Um homem sozinho chora em um cruzamento movimentado na Cidade do México, ignorado pela multidão. Esta cena – filmada em uma longa tomada – é o ponto de partida e a síntese de “Pornomelancolia”, longa de estreia do argentino Manuel Abramovich. Exibido no Festival Internacional de Cinema de Karlovy Vary depois de estrear em San Sebastian, o polêmico docudrama aborda a solidão contemporânea e o sexo performativo de forma potente, ainda que seu ritmo soporífero possa limitar sua vida fora do circuito dos festivais.  

O homem em questão é Lalo (Lalo Santos), um operário que, nas horas vagas, publica vídeos eróticos amadores nas redes sociais. Ele acaba selecionado para a produção de um filme pornô, se envolvendo completamente com esse universo. Porém, quando se trata de vender sexualidade, nem tudo é prazer – e Lalo se vê confrontando seus profundos desconfortos emocionais. 

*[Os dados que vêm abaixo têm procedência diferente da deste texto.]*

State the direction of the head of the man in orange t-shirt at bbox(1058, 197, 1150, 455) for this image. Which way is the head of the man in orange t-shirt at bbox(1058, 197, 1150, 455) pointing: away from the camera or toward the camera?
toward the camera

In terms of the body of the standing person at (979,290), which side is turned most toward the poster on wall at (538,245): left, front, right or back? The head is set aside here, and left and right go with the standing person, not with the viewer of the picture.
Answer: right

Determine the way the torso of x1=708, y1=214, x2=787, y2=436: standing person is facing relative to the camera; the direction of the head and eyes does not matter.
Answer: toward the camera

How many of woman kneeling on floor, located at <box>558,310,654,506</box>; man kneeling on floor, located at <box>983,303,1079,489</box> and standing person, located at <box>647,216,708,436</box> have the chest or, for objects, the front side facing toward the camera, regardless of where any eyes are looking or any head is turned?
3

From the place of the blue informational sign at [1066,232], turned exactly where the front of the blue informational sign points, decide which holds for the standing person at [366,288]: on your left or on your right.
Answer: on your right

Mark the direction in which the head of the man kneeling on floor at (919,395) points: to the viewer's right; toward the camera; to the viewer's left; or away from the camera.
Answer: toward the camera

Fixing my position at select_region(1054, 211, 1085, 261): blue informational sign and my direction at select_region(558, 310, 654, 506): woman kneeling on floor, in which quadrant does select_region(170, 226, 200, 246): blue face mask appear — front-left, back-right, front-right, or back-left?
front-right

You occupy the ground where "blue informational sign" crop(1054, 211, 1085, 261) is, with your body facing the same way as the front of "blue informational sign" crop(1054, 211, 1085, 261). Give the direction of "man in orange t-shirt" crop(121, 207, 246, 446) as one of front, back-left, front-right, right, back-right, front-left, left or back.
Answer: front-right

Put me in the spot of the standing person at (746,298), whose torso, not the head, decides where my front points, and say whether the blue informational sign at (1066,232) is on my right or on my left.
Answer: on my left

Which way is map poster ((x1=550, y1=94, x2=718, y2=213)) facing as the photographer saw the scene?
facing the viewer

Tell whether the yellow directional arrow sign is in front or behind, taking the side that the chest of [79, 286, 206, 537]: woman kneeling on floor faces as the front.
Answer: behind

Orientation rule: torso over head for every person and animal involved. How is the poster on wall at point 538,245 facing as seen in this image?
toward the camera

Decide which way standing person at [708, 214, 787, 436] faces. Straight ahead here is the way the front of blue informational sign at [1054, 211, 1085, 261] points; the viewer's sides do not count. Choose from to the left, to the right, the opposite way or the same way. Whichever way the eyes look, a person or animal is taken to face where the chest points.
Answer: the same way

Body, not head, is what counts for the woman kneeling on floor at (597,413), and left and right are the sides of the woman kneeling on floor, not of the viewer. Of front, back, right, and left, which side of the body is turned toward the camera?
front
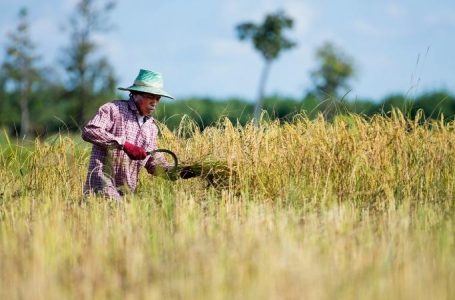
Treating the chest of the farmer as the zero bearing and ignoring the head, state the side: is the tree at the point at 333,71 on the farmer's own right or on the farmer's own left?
on the farmer's own left

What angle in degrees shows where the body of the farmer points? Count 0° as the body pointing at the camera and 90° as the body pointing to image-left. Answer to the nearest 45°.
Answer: approximately 315°

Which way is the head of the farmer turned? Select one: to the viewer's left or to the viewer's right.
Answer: to the viewer's right

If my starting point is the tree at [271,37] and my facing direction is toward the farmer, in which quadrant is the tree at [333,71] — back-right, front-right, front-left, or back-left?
back-left

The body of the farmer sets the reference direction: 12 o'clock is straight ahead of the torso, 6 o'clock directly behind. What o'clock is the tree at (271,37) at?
The tree is roughly at 8 o'clock from the farmer.
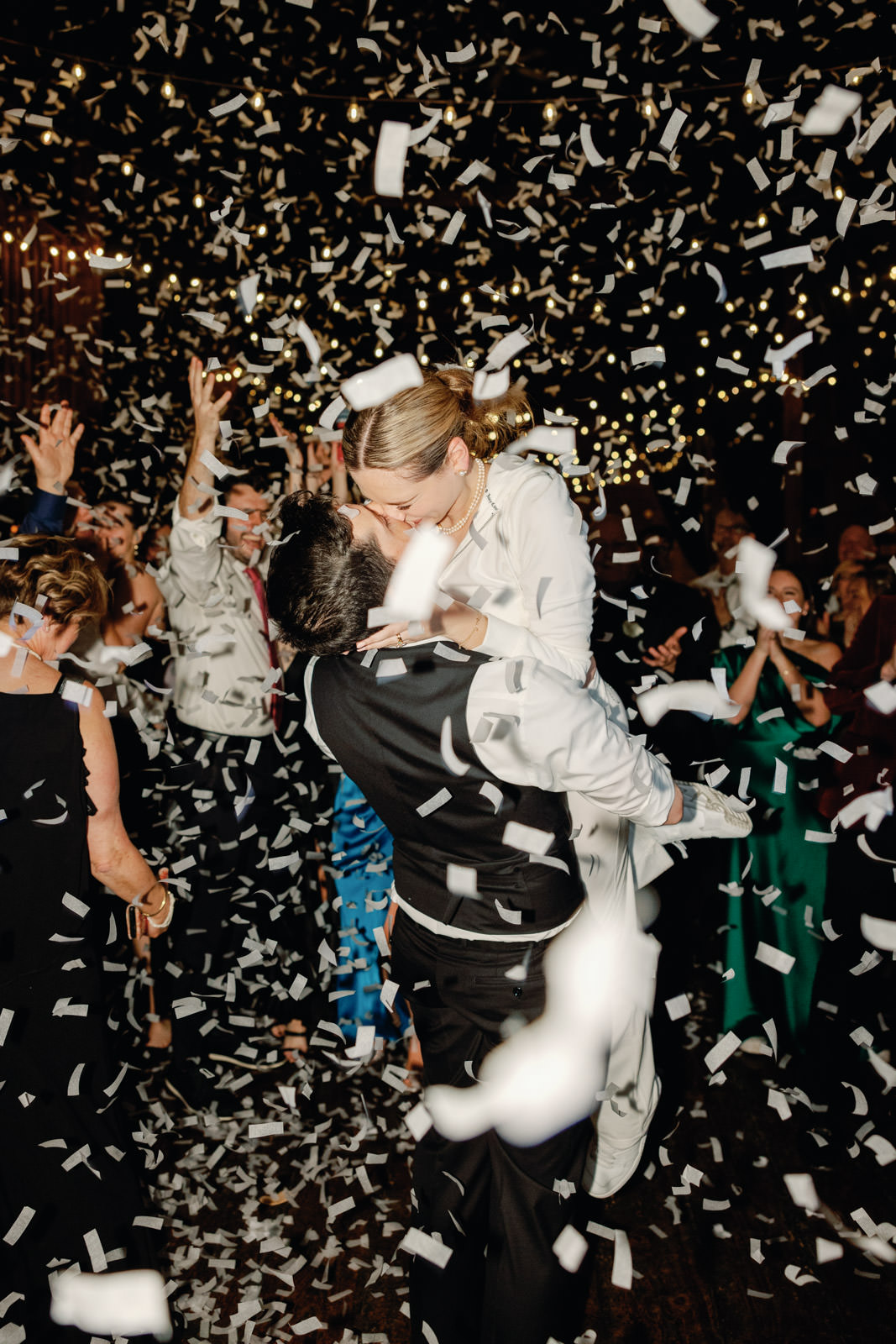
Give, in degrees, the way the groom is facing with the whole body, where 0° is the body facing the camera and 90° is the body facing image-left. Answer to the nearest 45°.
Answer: approximately 225°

A proposta de um filme retratando um ator pornô pode parecer indecente, mas para além da polêmica, é notória a vontade de “Pornomelancolia” de construir um lugar para se falar de sexo sem apelar para imagens explícitas do ato em si. Atendo-se somente à nudez, o longa se foca na periferia da sexualidade, mostrando os momentos em que o tédio, solidão e a rotina exercem tanta (ou mais) influência na libido quanto o desejo.  

IDENTIDADE E PERFORMANCE 

No caso de Lalo, ele aparece como uma pessoa particularmente suscetível a sentir tudo isso. O filme o mostra como um gay aparentemente desconectado da comunidade LGBT em meio a um ambiente extremamente heteronormativo. Não é à toa que ele se vê atraído a transas anônimas e aos vídeos pornôs de si mesmo: eles se tornam a sua forma de viver sua identidade sexual.  

Como eles só servem para aliviar temporariamente o profundo estado de isolamento e tristeza, seu efeito é similar ao de uma droga. No afã de conseguir mais, o que Lalo começa como uma forma de expressão vira uma performance de sexualidade e também de masculinidade. Em longas sessões de fotos, Lalo se transforma em diferentes personas – operário, vaqueiro, ciclista – para atrair a atenção (e o dinheiro) de outros homens.  

RISCOS DENTRO E FORA DA TELA 

Abramovich já teria um filme competente (ainda que limitado) se focasse somente na história de Lalo, mas ele enriquece “Pornomelancolia” colocando o personagem principal em contextos além do pessoal. Em particular, o lado econômico da vida dos atores pornôs de hoje em dia – tocando nos ganhos com prostituição e no fenômeno causado pela plataforma adulta OnlyFans – ganha destaque aqui.  

No entanto, subtextos à parte, os 98 minutos de projeção do filme se arrastam, com várias cenas que se estendem e muitas que se assemelham a outras. Por um lado, essa decisão se alinha ao fato de que Lalo repete as mesmas ações – fotos explícitas, interações online com fãs, etc – na esperança de que elas provenham algo novo que o tire do seu estupor. Por outro, ela arrisca aborrecer certas partes do público.  

À época de sua estreia, o filme se tornou controverso quando Lalo comentou nas redes sociais ter se arrependido de participar da produção por conta da extrema exposição à qual se sujeitou. Abramovich deu entrevista se mostrando surpreso com essa atitude, mas há algo de empático em compreender uma pessoa não gostar de ver um lado tão cru de sua personalidade imortalizado em celuloide.  

Mesmo nesse contexto, “Pornomelancolia” merece ser visto pelo olhar ousado em cima de um personagem bastante presente na vida contemporânea – o ator pornô -, mas pouco abordado no cinema. Ao final, a nudez de Lalo que mais fica com o espectador não é a física, mas a emocional.